● **Exercise description**
Leave the pictures out. Return the rest of the listing below exactly.

● **Exercise materials**
=====
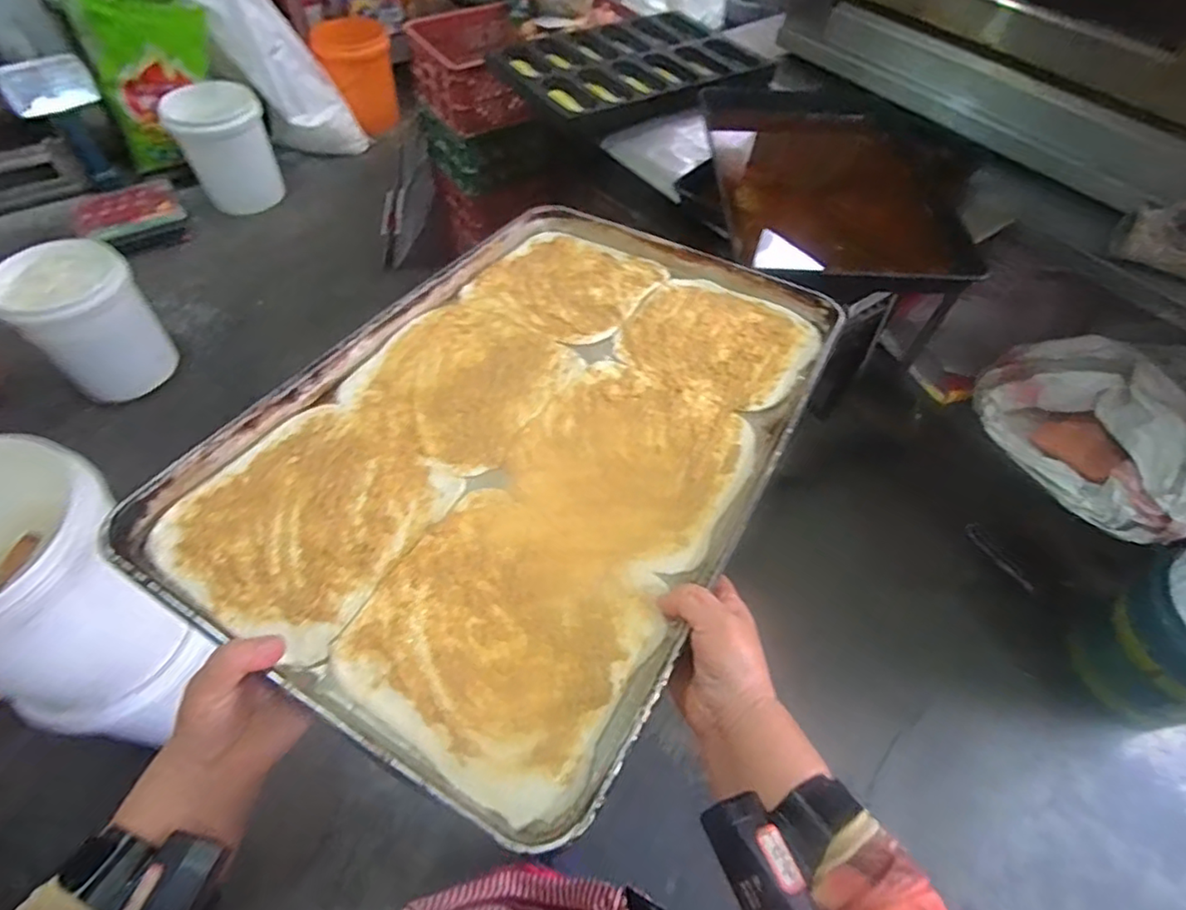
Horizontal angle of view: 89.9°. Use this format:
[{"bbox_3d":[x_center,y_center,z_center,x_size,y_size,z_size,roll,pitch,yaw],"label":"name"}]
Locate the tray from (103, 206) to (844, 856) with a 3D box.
[{"bbox_3d":[-0.042,-0.046,0.545,0.400,0.026,0.592,25,53,16],"label":"tray"}]

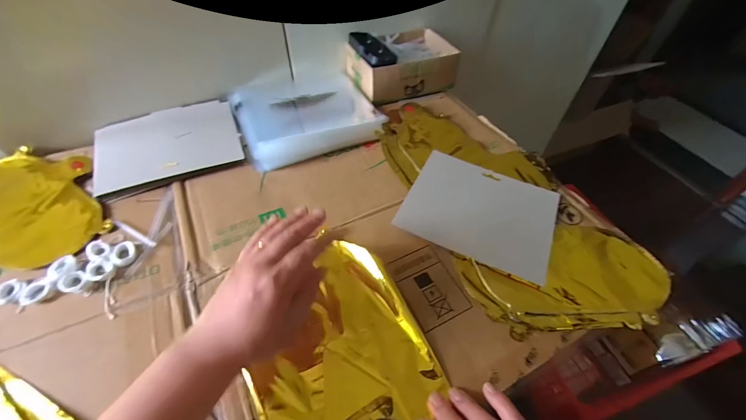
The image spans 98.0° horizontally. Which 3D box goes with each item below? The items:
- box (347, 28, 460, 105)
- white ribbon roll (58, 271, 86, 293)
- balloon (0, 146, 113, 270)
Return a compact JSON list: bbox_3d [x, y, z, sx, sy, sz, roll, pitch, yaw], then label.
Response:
[{"bbox_3d":[0.055,-0.278,0.622,0.176,0.061,0.114,-19,54,-16],"label":"box"},{"bbox_3d":[-0.329,0.077,0.355,0.029,0.007,0.024,31,56,21],"label":"white ribbon roll"},{"bbox_3d":[-0.566,0.018,0.414,0.408,0.013,0.227,-15,53,-14],"label":"balloon"}]

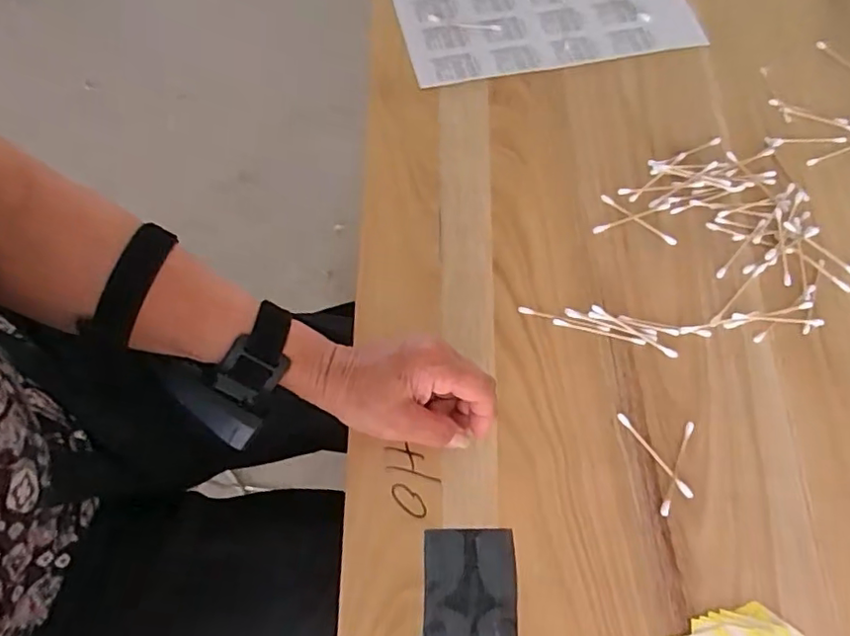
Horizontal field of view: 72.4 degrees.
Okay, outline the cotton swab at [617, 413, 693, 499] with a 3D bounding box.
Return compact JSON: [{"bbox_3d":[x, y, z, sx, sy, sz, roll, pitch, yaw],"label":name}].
[{"bbox_3d":[0.164,0.097,0.413,0.008,0.006,0.071,-33,73,-13],"label":"cotton swab"}]

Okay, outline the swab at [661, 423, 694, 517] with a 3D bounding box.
[{"bbox_3d":[0.178,0.106,0.410,0.006,0.009,0.070,26,71,8],"label":"swab"}]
=====
● **Output**
Horizontal angle of view: 89.9°. Use this format:
[{"bbox_3d":[x_center,y_center,z_center,x_size,y_size,z_size,roll,pitch,yaw],"label":"name"}]
Locate the tray from (103, 206) to (844, 856) with a 3D box.
[{"bbox_3d":[-0.042,-0.046,0.545,0.400,0.026,0.592,25,53,16],"label":"tray"}]

The image spans 98.0° horizontally. Which 3D box goes with each item below? The items:
- box (347, 28, 460, 105)
- white ribbon roll (58, 271, 86, 293)
- balloon (0, 146, 113, 270)
Return a compact JSON list: bbox_3d [x, y, z, sx, sy, sz, roll, pitch, yaw], then label.
Response:
[{"bbox_3d":[0.055,-0.278,0.622,0.176,0.061,0.114,-19,54,-16],"label":"box"},{"bbox_3d":[-0.329,0.077,0.355,0.029,0.007,0.024,31,56,21],"label":"white ribbon roll"},{"bbox_3d":[-0.566,0.018,0.414,0.408,0.013,0.227,-15,53,-14],"label":"balloon"}]

Horizontal field of view: 72.4 degrees.
Okay, outline the cotton swab at [617, 413, 693, 499] with a 3D bounding box.
Return compact JSON: [{"bbox_3d":[x, y, z, sx, sy, sz, roll, pitch, yaw],"label":name}].
[{"bbox_3d":[0.164,0.097,0.413,0.008,0.006,0.071,-33,73,-13],"label":"cotton swab"}]

Okay, outline the swab at [661, 423, 694, 517] with a 3D bounding box.
[{"bbox_3d":[0.178,0.106,0.410,0.006,0.009,0.070,26,71,8],"label":"swab"}]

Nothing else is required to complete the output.